Gender differences in early accommodation and vergence development

Horwood,A Riddell,P. Ophthalmic & Physiological Optics 2008, 28, 115-126

  • Accommodation matured slightly earlier in males than females
  • Females may show earlier preference for disparity cues

A remote haploscopic photorefractor was used to assess objective binocular vergence and accommodation responses in 157 full term healthy infants aged 1-6 months while fixating a brightly coloured target moving between fixation distances at 2m, 1m, 0.5m and 0.33m. Vergence and accommodation response gain matured rapidly from “flat” neonatal responses at an intercept of approximately 2 dioptres (D) for accommodation and 2.5 metre angles(MA) for vergence , reaching adult-like values at 4 months. Vergence gain was marginally higher in females (p=0.064), but accommodation gain (p=0.034) was higher and accommodative intercept closer to zero (p=0.004) in males in the first three months as they relaxed accommodation more appropriately for distant targets. More females showed flat accommodation responses (p=0.029). More males behaved hypermetropically in the first two months of life, but these hypermetropic infants were excluded from the analysis, the effect remained. Gender differences disappeared after three months.
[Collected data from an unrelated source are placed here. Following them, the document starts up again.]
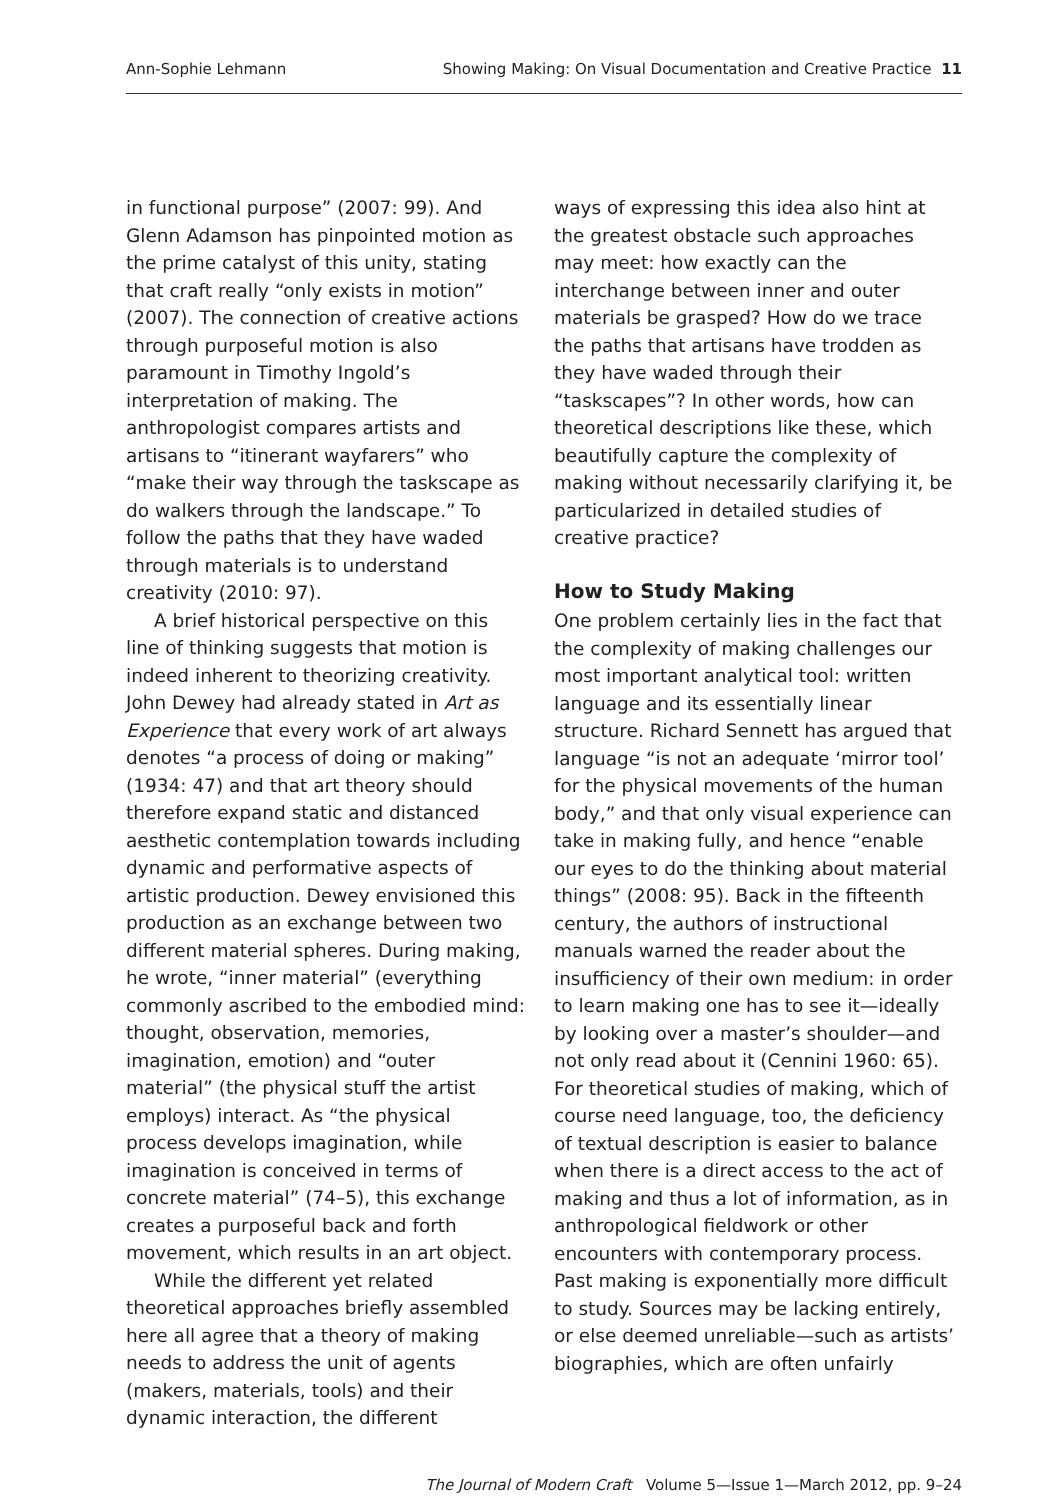Ann-Sophie Lehmann Showing Making: On Visual Documentation and Creative Practice 11
in functional purpose” (2007: 99). And Glenn Adamson has pinpointed motion as the prime catalyst of this unity, stating that craft really “only exists in motion” (2007). The connection of creative actions through purposeful motion is also paramount in Timothy Ingold’s interpretation of making. The anthropologist compares artists and artisans to “itinerant wayfarers” who “make their way through the taskscape as do walkers through the landscape.” To follow the paths that they have waded through materials is to understand creativity (2010: 97).
A brief historical perspective on this line of thinking suggests that motion is indeed inherent to theorizing creativity. John Dewey had already stated in Art as Experience that every work of art always denotes “a process of doing or making” (1934: 47) and that art theory should therefore expand static and distanced aesthetic contemplation towards including dynamic and performative aspects of artistic production. Dewey envisioned this production as an exchange between two different material spheres. During making, he wrote, “inner material” (everything commonly ascribed to the embodied mind: thought, observation, memories, imagination, emotion) and “outer material” (the physical stuff the artist employs) interact. As “the physical process develops imagination, while imagination is conceived in terms of concrete material” (74–5), this exchange creates a purposeful back and forth movement, which results in an art object.
While the different yet related theoretical approaches briefly assembled here all agree that a theory of making needs to address the unit of agents (makers, materials, tools) and their dynamic interaction, the different
ways of expressing this idea also hint at the greatest obstacle such approaches may meet: how exactly can the interchange between inner and outer materials be grasped? How do we trace the paths that artisans have trodden as they have waded through their “taskscapes”? In other words, how can theoretical descriptions like these, which beautifully capture the complexity of making without necessarily clarifying it, be particularized in detailed studies of creative practice?
How to Study Making
One problem certainly lies in the fact that the complexity of making challenges our most important analytical tool: written language and its essentially linear structure. Richard Sennett has argued that language “is not an adequate ‘mirror tool’ for the physical movements of the human body,” and that only visual experience can take in making fully, and hence “enable our eyes to do the thinking about material things” (2008: 95). Back in the fifteenth century, the authors of instructional manuals warned the reader about the insufficiency of their own medium: in order to learn making one has to see it—ideally by looking over a master’s shoulder—and not only read about it (Cennini 1960: 65). For theoretical studies of making, which of course need language, too, the deficiency of textual description is easier to balance when there is a direct access to the act of making and thus a lot of information, as in anthropological fieldwork or other encounters with contemporary process. Past making is exponentially more difficult to study. Sources may be lacking entirely, or else deemed unreliable—such as artists’ biographies, which are often unfairly
The Journal of Modern Craft Volume 5—Issue 1—March 2012, pp. 9–24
Data showed variable responses and infants could behave appropriately and simultaneously on both, neither or only one measure at all ages. If accommodation was appropriate (gain >0.7<1.3 & r2 >0.7) but vergence was not, males over- and under-converged equally, while the females who accommodated appropriately were more likely to overconverge(p=0.008). The apparent earlier maturity of the male accommodative responses may be due to refractive error differences but could also reflect gender-specific male preference for blur cues while females show earlier preference for disparity, which may underpin earlier emerging, disparity dependent, stereopsis and full vergence found in females found by others.